What to do:
Repeat the lines below word for word, and leave the pictures out of your answer.

Provided material:

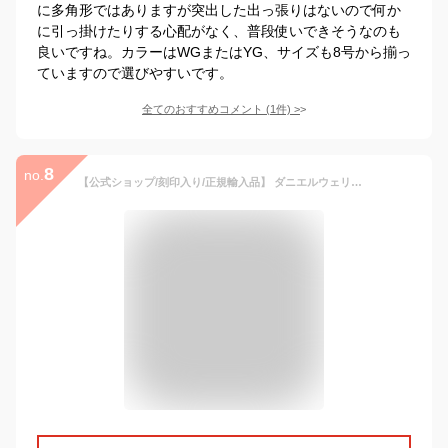
に多角形ではありますが突出した出っ張りはないので何か
に引っ掛けたりする心配がなく、普段使いできそうなのも
良いですね。カラーはWGまたはYG、サイズも8号から揃っ
ていますので選びやすいです。
全てのおすすめコメント
(
1
件)
>
8
no.
【公式ショップ/刻印入り/正規輸入品】 ダニエルウェリントン DW レディース/メンズ リング 指輪 アクセサリー ジュエリー Elan Ring Rose gold 60 JP サイズ 19mm ローズゴールド エラン ギフト プレゼント ブランド 人気 シンプル おしゃれ インスタ映え 彼女 彼氏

Answer section:
に多角形ではありますが突出した出っ張りはないので何か
に引っ掛けたりする心配がなく、普段使いできそうなのも
良いですね。カラーはWGまたはYG、サイズも8号から揃っ
ていますので選びやすいです。
全てのおすすめコメント
(
1
件)
>
8
no.
【公式ショップ/刻印入り/正規輸入品】 ダニエルウェリントン DW レディース/メンズ リング 指輪 アクセサリー ジュエリー Elan Ring Rose gold 60 JP サイズ 19mm ローズゴールド エラン ギフト プレゼント ブランド 人気 シンプル おしゃれ インスタ映え 彼女 彼氏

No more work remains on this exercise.